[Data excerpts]
=== Section Start ===

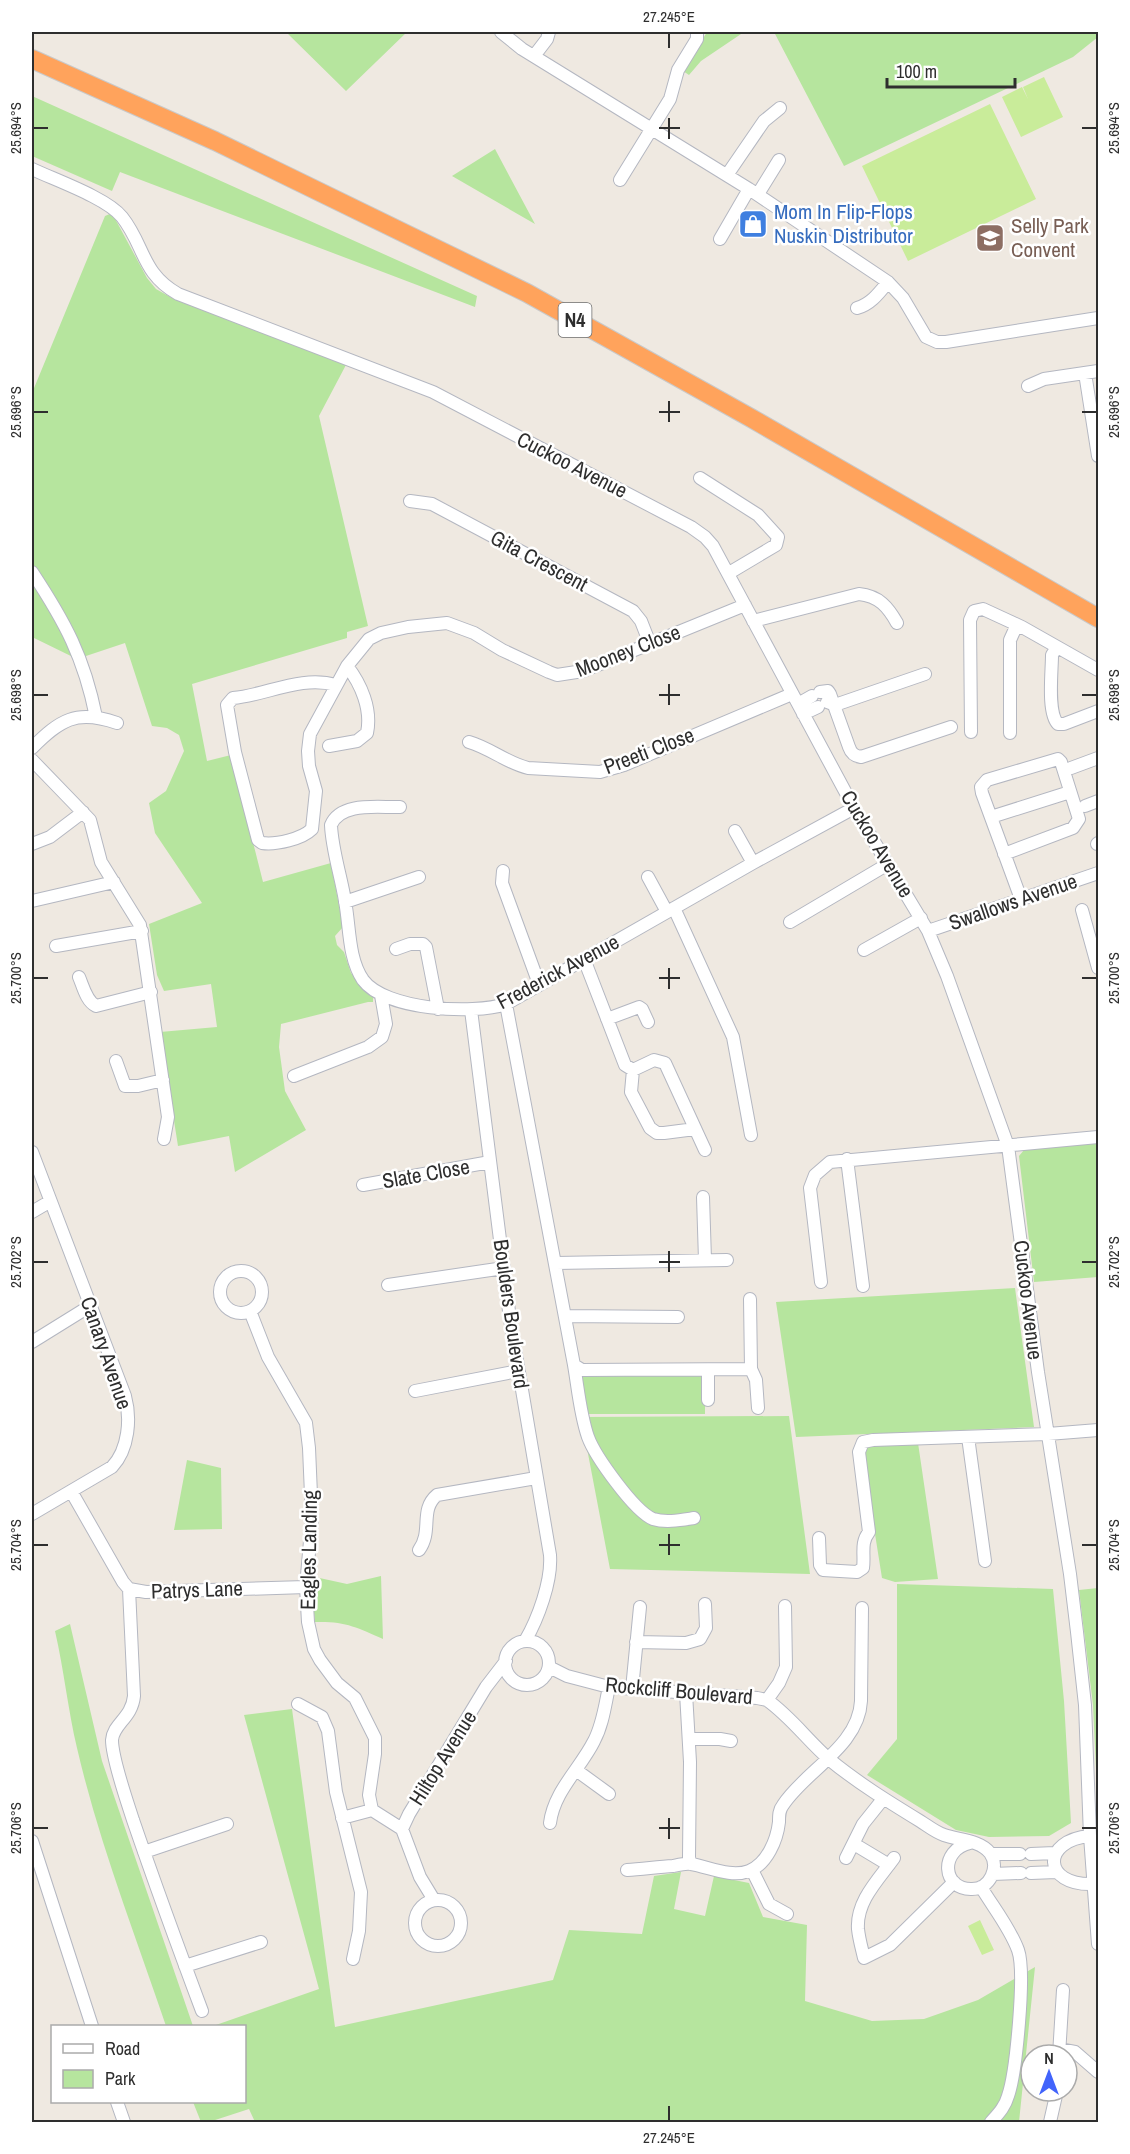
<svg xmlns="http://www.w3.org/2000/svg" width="1130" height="2154" font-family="'Archivo Narrow',sans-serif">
<rect width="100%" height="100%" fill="#efe9e1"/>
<path fill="#b6e59e" d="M286 32H407L346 91Z
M707 32H744L701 61 689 75 683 71Z
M774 32H1098V37L1073 57 844 166Z
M32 96 477 296 475 307 120 172 112 191 32 156Z
M495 149 535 224 452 176Z
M112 213 147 278 156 289 172 298 347 363 319 416 368 626 347 632V638L192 684 207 761 231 755 263 882 331 863 343 927 335 936 337 945 344 952 351 973 373 997V1002H368L281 1024 279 1047 285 1091 306 1130 235 1172 229 1136 178 1146 160 1032 217 1027 211 984 164 991 157 975 149 924 202 903 155 833 149 803 166 791 184 751 179 735 167 728 152 726 125 643 77 659 32 637V393L105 216Z
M1098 1143V1277L1034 1282 1019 1156 1024 1150Z
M1015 1288 1034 1427 796 1437 776 1302Z
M579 1373 702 1374 705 1377V1414H586Z
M789 1416 810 1574 610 1569 581 1417Z
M918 1443 938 1579 895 1582 882 1578 862 1452 871 1444Z
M187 1460 221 1468 222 1529 174 1530Z
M381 1576 383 1639C357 1627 344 1621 315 1622L312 1593 315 1577 347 1584Z
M897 1584 1053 1589 1064 1701 1071 1823 1049 1836 989 1837 956 1830 867 1775 897 1739Z
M1098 1588V1812L1093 1705 1079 1590Z
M70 1624 102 1761 193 2026H166C135 1934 99 1843 77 1748 68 1710 64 1670 55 1631Z
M292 1709 335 2027 553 1980 569 1930 642 1934 654 1876 681 1872 674 1909 705 1916 714 1876 749 1883 763 1917 807 1925 805 2001 872 2021 924 2019 978 2000 1035 1967 1019 2122H255L249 2109 209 2122H201L193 2102H244V2026H213L319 1989 244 1715Z"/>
<path fill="#c9ec9a" d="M1044 77 1063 117 1021 137 1002 97 1022 87 1028 99 1023 87Z
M990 104 1036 199 908 261 862 166Z
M980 1920 994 1950 982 1955 968 1926Z"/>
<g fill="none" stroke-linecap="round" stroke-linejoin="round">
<g stroke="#b4b7c1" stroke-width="14">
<path id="minor" d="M501 32 522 49 749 189 888 282 903 298 926 337 937 342H946L1098 318
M534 56 547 39 549 32
M32 169C55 180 107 198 122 217 145 246 141 273 178 294L433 392 691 527 705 537 713 546 854 808 928 931 947 976 1008 1146 1038 1372 1070 1574 1077 1632 1085 1705 1090 1836 1098 1944
M727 175 764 121 780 108
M620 180 670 99 678 70 697 39V32
M758 194 779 160
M720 239 749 189
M857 308C871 304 879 293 888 282
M1085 373 1098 456
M1028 386 1044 379 1098 371
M700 478 758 515 778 537 776 545 729 573
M410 501 432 504 633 611 641 621 650 644
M32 572C65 622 84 657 96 717
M753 621 859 594C879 596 888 607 897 623
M1058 648 1055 650 1052 655C1052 672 1047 713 1058 724H1064L1098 711
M336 685C301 675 267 695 233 698L227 705 235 752 258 840 262 843C276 845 302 839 312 829L316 791 309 766 308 751 310 734 347 666 369 639 381 633 408 627 447 623 474 633 502 650 549 672 557 675 583 671 745 605
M820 692 828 691 830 694 849 747C851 753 854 756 861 757L951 727
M827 702 835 705 925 674
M798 704 812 696
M803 714 818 707
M971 732 970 620 974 611 983 609 1022 627 1098 670
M1010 733V640L1015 629 1022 627
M469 742C490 748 507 763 528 768L600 772 624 765 792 694
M329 746 357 741 367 733C372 709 361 684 347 666
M32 748C60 720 76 709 117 723
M32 760 90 820 101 862 140 925 168 1117 164 1139
M1071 768 1098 758
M1085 806 1098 801
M400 807C380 808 341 801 331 825 332 850 341 876 345 901 350 927 348 958 363 980 385 1010 473 1015 506 1004L753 863 854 808
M991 817 1070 792
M735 831 753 863
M32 844 50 837 83 812
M1097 844 1098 843
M1004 854 1073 828 1079 819 1061 762 1058 759 987 780 981 787 982 793 1021 899
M503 871 502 883 539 984
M648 877 667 912
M32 901 114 882
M345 902 419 877
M674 908 733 1037 751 1135
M1082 910 1098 968
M790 922 888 864
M928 931 1098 873
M56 946 142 931
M396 949 410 944H423L426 947 438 1009
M864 950 921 918
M584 959 625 1065 633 1070 654 1060 665 1063 705 1150
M79 977C83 986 86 1001 96 1006L151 992
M506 1004 574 1365 582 1370 751 1369 750 1299
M471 1010 510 1319 550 1555C552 1581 538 1619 525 1641
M607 1019 639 1007 642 1009 648 1022
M116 1061 125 1086H138L163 1080
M633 1070 631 1092 650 1128 657 1133H664L695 1129
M294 1076 368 1047 382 1037 386 1024 381 995
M32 1152 125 1396C131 1418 129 1449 112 1467L32 1514
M847 1159 863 1286
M363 1185 490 1162
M703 1197 705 1260
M32 1212 49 1202
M556 1263 727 1260
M220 1292a21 21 0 1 1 42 0a21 21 0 1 1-42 0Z
M821 1282 810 1188 815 1175 830 1162 1098 1137
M388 1285 504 1268
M250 1311 268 1357 306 1423 309 1448 312 1518 306 1587 308 1622 314 1649 320 1660 337 1683 355 1698 375 1738V1754L369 1795 372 1810 402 1829 420 1877 434 1900
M565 1316 678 1317
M32 1342 90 1306
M574 1365C578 1388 580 1414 588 1437 595 1456 634 1511 653 1519 666 1523 681 1520 694 1518
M751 1369 756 1380 758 1408
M415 1391 518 1371
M708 1400V1370
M968 1437 985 1561
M71 1491 123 1582 129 1589 146 1592 306 1587
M819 1538 820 1565 823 1570 857 1572 863 1568C865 1555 860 1543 869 1532L859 1452 863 1442 873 1440 1048 1434 1098 1430
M419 1550C433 1531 419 1510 437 1495L536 1478
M129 1589 134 1696C132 1718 113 1724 112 1740 112 1759 127 1801 133 1820 155 1884 178 1947 202 2011
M505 1663a22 22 0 1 1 44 0a22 22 0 1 1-44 0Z
M636 1642 686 1643 700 1639 706 1628 705 1604
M549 1667 567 1676 609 1687 757 1698 767 1700C791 1717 808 1741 830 1760 858 1783 889 1802 920 1821 928 1826 935 1832 944 1835 958 1840 980 1840 990 1853 1000 1867 990 1889 972 1889 942 1890 939 1850 970 1843
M632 1689 640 1607
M686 1693 690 1762 689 1858 691 1864
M767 1700 779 1683 786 1667 785 1606
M298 1704 322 1717 328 1731 336 1792 361 1892 359 1931 353 1959
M689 1739H720L731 1741
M576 1770 609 1794
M342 1818 372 1810
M550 1823C554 1791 580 1769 594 1741 603 1724 605 1705 609 1687
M402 1829 409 1814 486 1687 506 1661
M1090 1836C1041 1840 1042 1886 1093 1884
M32 1841 92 2026
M854 1844 889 1865
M144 1852 227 1824
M991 1854H1020
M1031 1854 1055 1853
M846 1858 863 1824 883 1799
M894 1858C879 1879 856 1901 858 1929 859 1939 862 1949 864 1958L890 1945 954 1882
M627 1870C642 1869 658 1867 673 1866 678 1865 686 1863 691 1864 709 1867 731 1878 749 1871 767 1864 777 1840 779 1822 779 1815 779 1810 783 1805 805 1771 859 1746 861 1701L862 1608
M752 1870 769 1904 787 1914
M1031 1873 1056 1872
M993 1874 1021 1873
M981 1887C993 1907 1010 1928 1018 1950 1026 1972 1016 2073 1008 2096 1005 2107 998 2114 991 2122
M415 1923a23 23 0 1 1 46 0a23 23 0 1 1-46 0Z
M185 1966 261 1942
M1059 2049 1075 2052 1098 2072
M1059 2055 1063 1990
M117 2102 124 2122
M1050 2122 1057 2091"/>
</g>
<g stroke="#c9c9c9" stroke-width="20">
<path id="highway" d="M32 59 215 141 527 293 751 418 1098 618"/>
</g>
<use href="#minor" stroke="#fff" stroke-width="12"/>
<use href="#highway" stroke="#ffa35c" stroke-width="18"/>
</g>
<path fill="none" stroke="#2e2e2e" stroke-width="2" d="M669 33V48M669 118V139M33 128H48M659 128H680M1082 128H1097M669 401V422M33 412H48M659 412H680M1082 412H1097M669 684V705M33 695H48M659 695H680M1082 695H1097M669 968V989M33 978H48M659 978H680M1082 978H1097M669 1251V1272M33 1262H48M659 1262H680M1082 1262H1097M669 1534V1555M33 1545H48M659 1545H680M1082 1545H1097M669 1818V1839M33 1828H48M659 1828H680M1082 1828H1097M669 2106V2121"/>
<defs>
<g id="shop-square" transform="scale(1.5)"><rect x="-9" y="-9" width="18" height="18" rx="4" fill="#3f7fe0" stroke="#fff"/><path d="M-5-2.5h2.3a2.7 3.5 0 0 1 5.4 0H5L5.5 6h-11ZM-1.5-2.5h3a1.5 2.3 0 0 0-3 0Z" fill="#fff"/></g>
<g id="school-square" transform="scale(1.5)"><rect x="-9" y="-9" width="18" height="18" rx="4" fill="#8d6e63" stroke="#fff"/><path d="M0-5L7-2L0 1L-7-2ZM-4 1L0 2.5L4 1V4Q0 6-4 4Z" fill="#fff"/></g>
</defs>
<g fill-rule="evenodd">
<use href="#shop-square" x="753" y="224"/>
<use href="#school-square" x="990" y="238"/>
</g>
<g text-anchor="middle" stroke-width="5" stroke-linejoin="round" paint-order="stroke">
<rect fill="#fff" stroke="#6d6d6d" stroke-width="1.5" x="558.5" y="303" width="33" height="34" rx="4.5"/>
<g font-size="20" font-weight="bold" fill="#2e2e2e">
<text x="575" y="327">N4</text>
</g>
<g font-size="21" fill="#366cbe" stroke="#fff" text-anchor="start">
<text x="774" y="219">Mom In Flip-Flops<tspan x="774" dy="24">Nuskin Distributor</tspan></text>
</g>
<g font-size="21" fill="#785e54" stroke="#fff" text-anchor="start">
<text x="1011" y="233">Selly Park<tspan x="1011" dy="24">Convent</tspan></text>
</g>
<g font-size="21" fill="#2e2e2e" stroke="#fff">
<text transform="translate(572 465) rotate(27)" y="7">Cuckoo Avenue</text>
<text transform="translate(539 561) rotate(28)" y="7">Gita Crescent</text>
<text transform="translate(628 651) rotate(-21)" y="7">Mooney Close</text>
<text transform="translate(649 751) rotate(-21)" y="7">Preeti Close</text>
<text transform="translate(877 844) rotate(59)" y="7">Cuckoo Avenue</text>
<text transform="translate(1013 902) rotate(-19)" y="7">Swallows Avenue</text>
<text transform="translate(558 972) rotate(-28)" y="7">Frederick Avenue</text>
<text transform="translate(426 1174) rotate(-10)" y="7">Slate Close</text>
<text transform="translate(1028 1300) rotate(83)" y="7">Cuckoo Avenue</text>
<text transform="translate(511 1314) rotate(82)" y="7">Boulders Boulevard</text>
<text transform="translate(106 1353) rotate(71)" y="7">Canary Avenue</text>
<text transform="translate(309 1550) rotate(-89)" y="7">Eagles Landing</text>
<text transform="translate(197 1590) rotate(-2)" y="7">Patrys Lane</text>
<text transform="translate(679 1691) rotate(5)" y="7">Rockcliff Boulevard</text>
<text transform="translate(443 1758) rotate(-58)" y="7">Hiltop Avenue</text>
</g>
</g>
<rect width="1130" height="2154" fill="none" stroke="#ffffff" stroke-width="66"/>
<rect x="51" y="2025" width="195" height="78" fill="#ffffff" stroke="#ababab" stroke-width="1.5"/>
<rect x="63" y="2044" width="30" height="9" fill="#ffffff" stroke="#ababab" stroke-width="1.5"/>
<text x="105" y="2055" font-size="18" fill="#2e2e2e">Road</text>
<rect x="63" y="2070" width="30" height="18" fill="#b6e59e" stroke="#ababab" stroke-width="1.5"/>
<text x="105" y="2085" font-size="18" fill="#2e2e2e">Park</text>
<g transform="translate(1049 2073)"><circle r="28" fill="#ffffff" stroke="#ababab" stroke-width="1.5"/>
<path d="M0-4.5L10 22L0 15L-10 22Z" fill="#4264fb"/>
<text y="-9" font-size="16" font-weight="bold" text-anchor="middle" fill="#2e2e2e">N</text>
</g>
<path d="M887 78v9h128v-9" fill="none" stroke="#2e2e2e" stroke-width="3"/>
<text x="896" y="78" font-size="18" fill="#2e2e2e" stroke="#ffffff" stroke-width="4.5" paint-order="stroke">100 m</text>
<rect x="33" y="33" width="1064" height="2088" fill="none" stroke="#2e2e2e" stroke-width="2"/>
<g font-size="15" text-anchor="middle" fill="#2e2e2e">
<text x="669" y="22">27.245°E</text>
<text transform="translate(16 128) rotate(-90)" y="5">25.694°S</text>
<text transform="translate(1114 128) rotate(-90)" y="5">25.694°S</text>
<text transform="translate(16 412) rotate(-90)" y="5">25.696°S</text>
<text transform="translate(1114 412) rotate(-90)" y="5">25.696°S</text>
<text transform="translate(16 695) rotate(-90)" y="5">25.698°S</text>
<text transform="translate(1114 695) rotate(-90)" y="5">25.698°S</text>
<text transform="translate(16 978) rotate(-90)" y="5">25.700°S</text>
<text transform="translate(1114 978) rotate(-90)" y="5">25.700°S</text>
<text transform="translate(16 1262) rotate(-90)" y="5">25.702°S</text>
<text transform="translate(1114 1262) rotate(-90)" y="5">25.702°S</text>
<text transform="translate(16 1545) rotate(-90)" y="5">25.704°S</text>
<text transform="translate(1114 1545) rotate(-90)" y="5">25.704°S</text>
<text transform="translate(16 1828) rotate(-90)" y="5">25.706°S</text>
<text transform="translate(1114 1828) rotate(-90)" y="5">25.706°S</text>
<text x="669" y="2143">27.245°E</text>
</g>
</svg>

=== Section End ===

* Exercise instructions:
Lines that contain "linejoin" should be pulled from the entries above and reported.

* Problem solution:
<g fill="none" stroke-linecap="round" stroke-linejoin="round">
<g text-anchor="middle" stroke-width="5" stroke-linejoin="round" paint-order="stroke">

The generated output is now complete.